エニアグラムと共に歩むキャリアと大学での挑戦(特定ファシリテーター(特定FA)・(たに)(ぐち)ちささん)

ファシリテーターとしての経験と支援

谷口ちさ私は2019年にファシリテーター(FA)資格を取得しました。資格取得後は、精力的にワークショップを主催して経験を積んできました。当初は、同期のファシリテーターと共に2時間程度のワークショップを定期的に企画・開催、その後プライマリーコースの自主開催や企業研修の講師を担当する中で、専任講師にみっちり鍛えていただきました。

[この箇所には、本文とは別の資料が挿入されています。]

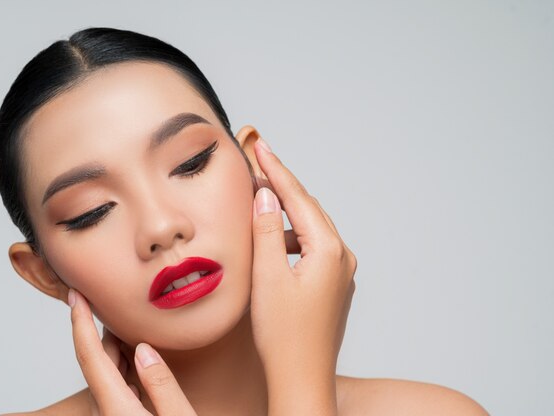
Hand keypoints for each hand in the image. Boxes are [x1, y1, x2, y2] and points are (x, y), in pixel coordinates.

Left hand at [68, 289, 196, 415]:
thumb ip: (161, 384)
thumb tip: (143, 349)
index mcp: (115, 409)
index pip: (91, 357)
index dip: (81, 322)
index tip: (76, 296)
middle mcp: (105, 414)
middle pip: (98, 365)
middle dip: (106, 334)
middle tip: (118, 310)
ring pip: (105, 379)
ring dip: (115, 355)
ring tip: (130, 335)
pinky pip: (113, 392)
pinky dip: (122, 373)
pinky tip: (138, 370)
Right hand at [250, 138, 356, 413]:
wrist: (301, 379)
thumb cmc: (283, 336)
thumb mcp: (268, 277)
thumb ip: (266, 231)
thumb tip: (266, 197)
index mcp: (329, 250)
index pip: (298, 198)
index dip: (276, 170)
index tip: (261, 146)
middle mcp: (342, 257)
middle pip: (309, 209)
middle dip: (282, 187)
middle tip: (259, 163)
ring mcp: (342, 273)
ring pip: (311, 229)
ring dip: (286, 215)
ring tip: (259, 204)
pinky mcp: (334, 286)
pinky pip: (314, 248)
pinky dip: (292, 238)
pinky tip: (273, 243)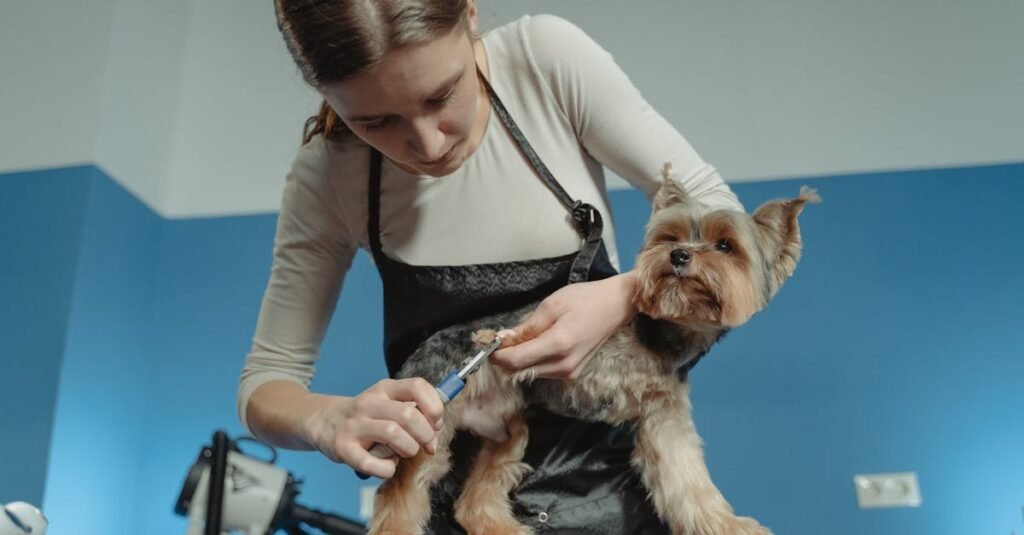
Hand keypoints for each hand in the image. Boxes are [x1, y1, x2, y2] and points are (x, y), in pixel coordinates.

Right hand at [302, 378, 444, 478]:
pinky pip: (373, 463)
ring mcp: (355, 425)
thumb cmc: (366, 417)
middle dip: (426, 434)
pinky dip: (387, 469)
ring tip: (405, 452)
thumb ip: (415, 412)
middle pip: (409, 414)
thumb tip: (436, 431)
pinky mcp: (343, 448)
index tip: (435, 423)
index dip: (434, 407)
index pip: (417, 386)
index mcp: (385, 389)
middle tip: (425, 444)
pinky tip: (387, 466)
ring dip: (409, 449)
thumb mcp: (388, 403)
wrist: (324, 421)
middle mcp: (369, 403)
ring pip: (394, 434)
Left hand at [491, 272, 637, 378]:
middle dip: (505, 357)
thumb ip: (526, 326)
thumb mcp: (551, 306)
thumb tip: (503, 339)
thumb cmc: (585, 300)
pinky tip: (534, 344)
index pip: (516, 361)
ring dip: (519, 359)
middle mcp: (564, 365)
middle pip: (520, 370)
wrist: (615, 306)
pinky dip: (532, 360)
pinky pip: (543, 371)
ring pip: (530, 372)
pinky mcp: (572, 373)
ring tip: (518, 339)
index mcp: (558, 346)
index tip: (486, 344)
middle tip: (497, 339)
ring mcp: (569, 372)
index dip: (496, 355)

さらに、学会のオンラインワークのヘルパーやオンラインプライマリーコースの担当を通して、理事長や副理事長から多くの助言をいただきました。こうして段階的にさまざまな経験をさせていただいたことで、少しずつファシリテーターとしての自信がついてきたと思います。

ふるさと高知での授業実現と挑戦

そんな折、2024年2月、高知大学にキャリア開発の教員として着任することになりました。高知は私のふるさとで、長らく「高知をキャリア開発の先進県にしたい」という願望があったので、効果的なカリキュラムの開発に勤しむこととしました。

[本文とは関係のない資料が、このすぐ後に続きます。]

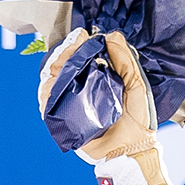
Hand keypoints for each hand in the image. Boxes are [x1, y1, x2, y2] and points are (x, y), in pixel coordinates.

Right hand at [39, 27, 175, 184]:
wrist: (134, 149)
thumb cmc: (138, 119)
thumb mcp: (136, 84)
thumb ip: (125, 59)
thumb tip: (111, 35)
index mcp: (96, 80)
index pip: (78, 58)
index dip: (76, 44)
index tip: (81, 36)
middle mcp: (80, 91)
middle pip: (61, 66)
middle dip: (64, 51)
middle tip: (72, 43)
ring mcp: (70, 104)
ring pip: (51, 81)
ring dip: (54, 65)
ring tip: (63, 56)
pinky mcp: (63, 120)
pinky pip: (47, 103)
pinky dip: (46, 90)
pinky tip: (52, 78)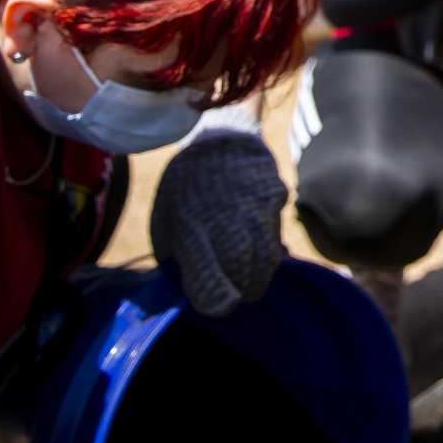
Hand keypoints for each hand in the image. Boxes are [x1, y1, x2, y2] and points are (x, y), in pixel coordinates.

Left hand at [149, 111, 286, 316]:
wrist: (218, 138)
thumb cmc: (185, 189)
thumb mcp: (165, 222)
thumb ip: (176, 257)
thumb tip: (190, 291)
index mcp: (190, 230)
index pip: (209, 282)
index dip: (216, 301)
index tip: (221, 304)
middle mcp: (225, 221)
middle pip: (245, 274)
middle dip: (243, 290)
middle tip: (238, 292)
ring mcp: (255, 207)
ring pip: (268, 259)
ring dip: (260, 274)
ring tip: (250, 274)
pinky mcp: (276, 197)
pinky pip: (278, 233)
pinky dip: (271, 245)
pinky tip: (260, 242)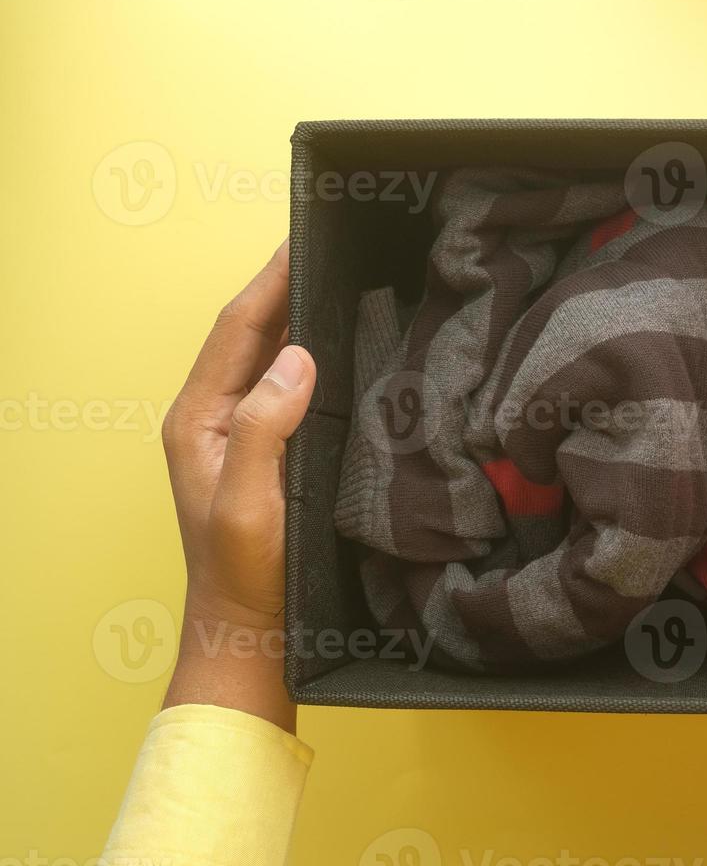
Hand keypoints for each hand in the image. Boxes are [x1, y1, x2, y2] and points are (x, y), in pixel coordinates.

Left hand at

初年度は開講準備が間に合いませんでしたが、2025年度には満を持して講義名「自己分析のためのエニアグラム心理学」を開講できることになりました。この授業は共通教育に該当し、全学部・全学年が履修可能です。定員30名は満席となり、1年生から4年生まで、そして医学部以外の全学部から学生が履修してくれました。実施形式は、夏休みに行う3日間の集中講義とし、所定の要件を満たせば単位も付与されます。

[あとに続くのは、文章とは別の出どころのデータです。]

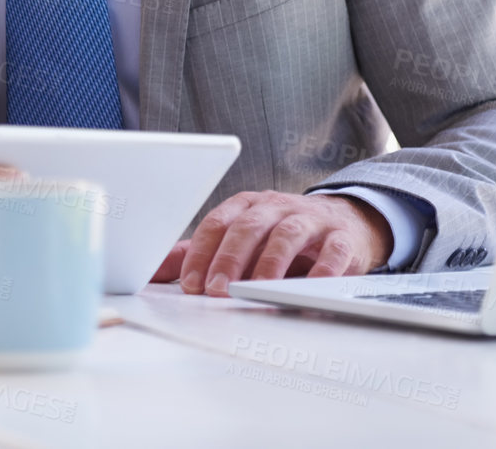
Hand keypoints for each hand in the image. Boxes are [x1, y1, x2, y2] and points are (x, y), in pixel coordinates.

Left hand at [154, 191, 390, 295]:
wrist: (346, 222)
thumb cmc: (281, 234)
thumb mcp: (239, 238)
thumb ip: (197, 254)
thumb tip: (150, 271)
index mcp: (246, 206)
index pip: (217, 224)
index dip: (202, 253)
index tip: (190, 284)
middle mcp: (276, 207)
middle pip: (249, 227)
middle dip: (230, 258)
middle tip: (217, 290)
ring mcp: (310, 219)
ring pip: (288, 234)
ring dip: (271, 263)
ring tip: (259, 289)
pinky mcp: (342, 238)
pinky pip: (333, 251)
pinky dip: (323, 269)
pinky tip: (311, 287)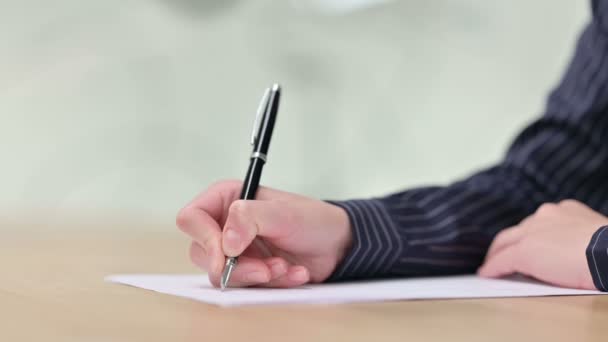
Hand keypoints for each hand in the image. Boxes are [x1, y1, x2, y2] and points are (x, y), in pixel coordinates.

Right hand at [176, 180, 351, 287]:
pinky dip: (271, 284)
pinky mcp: (248, 270)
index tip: (226, 255)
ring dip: (257, 275)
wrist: (336, 245)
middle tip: (266, 269)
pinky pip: (245, 286)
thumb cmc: (311, 219)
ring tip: (284, 267)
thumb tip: (225, 242)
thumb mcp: (283, 213)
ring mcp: (235, 250)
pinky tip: (293, 273)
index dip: (204, 238)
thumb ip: (249, 219)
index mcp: (226, 199)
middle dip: (237, 266)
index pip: (192, 218)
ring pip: (222, 274)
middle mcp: (225, 224)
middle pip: (203, 252)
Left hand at [478, 200, 607, 289]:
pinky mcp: (524, 251)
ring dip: (497, 255)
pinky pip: (501, 261)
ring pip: (505, 243)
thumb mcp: (595, 238)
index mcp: (565, 211)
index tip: (525, 243)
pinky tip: (486, 275)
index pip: (539, 224)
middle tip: (498, 254)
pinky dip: (493, 268)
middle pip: (517, 230)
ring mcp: (533, 232)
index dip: (529, 235)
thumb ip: (577, 239)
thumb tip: (573, 253)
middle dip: (506, 243)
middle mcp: (546, 216)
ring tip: (490, 266)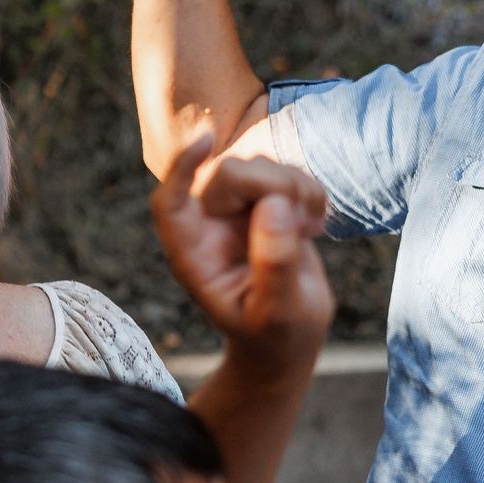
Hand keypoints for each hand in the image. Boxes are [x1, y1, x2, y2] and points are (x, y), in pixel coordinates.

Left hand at [151, 136, 332, 370]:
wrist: (289, 340)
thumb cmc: (276, 335)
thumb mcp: (277, 310)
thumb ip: (273, 263)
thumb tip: (271, 206)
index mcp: (193, 257)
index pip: (170, 203)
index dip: (181, 169)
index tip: (205, 142)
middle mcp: (210, 229)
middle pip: (226, 174)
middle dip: (270, 184)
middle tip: (302, 220)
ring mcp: (237, 215)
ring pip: (259, 167)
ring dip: (295, 188)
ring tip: (310, 230)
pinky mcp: (266, 207)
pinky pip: (286, 175)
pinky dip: (309, 192)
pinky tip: (313, 226)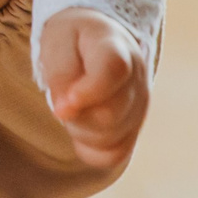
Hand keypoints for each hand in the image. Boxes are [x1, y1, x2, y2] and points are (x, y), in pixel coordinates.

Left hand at [38, 7, 148, 169]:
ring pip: (111, 139)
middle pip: (110, 115)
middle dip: (75, 114)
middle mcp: (138, 79)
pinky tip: (82, 127)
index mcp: (117, 47)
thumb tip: (65, 111)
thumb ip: (60, 74)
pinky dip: (91, 148)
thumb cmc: (71, 42)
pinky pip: (114, 155)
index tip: (65, 102)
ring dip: (80, 130)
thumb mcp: (57, 43)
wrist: (92, 42)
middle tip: (62, 98)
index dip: (89, 91)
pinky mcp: (135, 130)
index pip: (114, 70)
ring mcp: (141, 107)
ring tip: (73, 107)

開講が決まったときはとても嬉しくて、理事長・副理事長にすぐ報告するとともに、副理事長の多大なるサポートを受けて集中講義の内容が確定していきました。初学者を対象とするため、プライマリーコースの内容から大きく外れないように、C式(『180問のエニアグラムタイプ診断票(C式)』)によるタイプチェックや入門コーステキストを使ったワーク、そして過去に実践してきたワークなどを交えて構成しました。本来ならば副理事長と2人体制でファシリテーションに臨みたかったのですが、外部講師招聘の予算が下りず、エニアグラムの講座を初めて一人で担当することになったのは、かなり大きな挑戦でした。

学生の成長と今後の意気込み

ファシリテーターとしての私の課題は、直感で相手の性格タイプを決めつけてしまいそうになることです。一人でファシリテーションに臨んだのでいつもよりも丁寧に学生の様子を観察し、タイプに関するアドバイスを要するときも、決めつけるような言葉は慎み、なるべくひとつの可能性として「提案する」ことを心がけました。

高知大学での講義風景
(高知大学での講義風景)

また、学生がタイプを探索するのに迷いが生じている場合は、「ウィング」や「本能のヴァリエーション」など、迷っているポイントに当てはまりそうな情報をネタ的に提示し、タイプにはグラデーションがあることを理解してもらいながら進めました。2日目の夕方ごろには、タイプが確定しない学生のいらだちを感じる場面もありましたが、タイプ確定を目的としないこと、落ち着いて自分の内面や行動を観察することを根気よく伝え続けました。

講義後に書いてもらったアンケートの感想欄をひもとくと、学生たちは自己理解の深まりと、他者理解への関心を示してくれたことが伝わってきます。特に2日目までは、学生たちはタイプを決めることに意識が向いていましたが、3日目になるとタイプにとらわれずに自分の内面や行動の根拠を知ることの面白さに気づいてくれるようになっていました。最終的にタイプが判明しなくても、「自己理解のきっかけになった」「他者との違いがわかった」と、3日間で得られた新しい気づきを喜んでくれているように感じています。

私のキャリア開発の授業はすべて、学生たちに「君たちはどう生きるか?」について考えてもらうことを基盤としています。エニアグラムを知ることは、自分の生き心地の良いポジションを知り、他者と協働しあうための智恵を得ること。これは、納得のいくキャリアを歩むのに欠かせない概念だと考えています。引き続き、大学の正規授業にエニアグラムを取り入れ、その叡智を備えた若者を一人でも多く社会に送り出したいと考えています。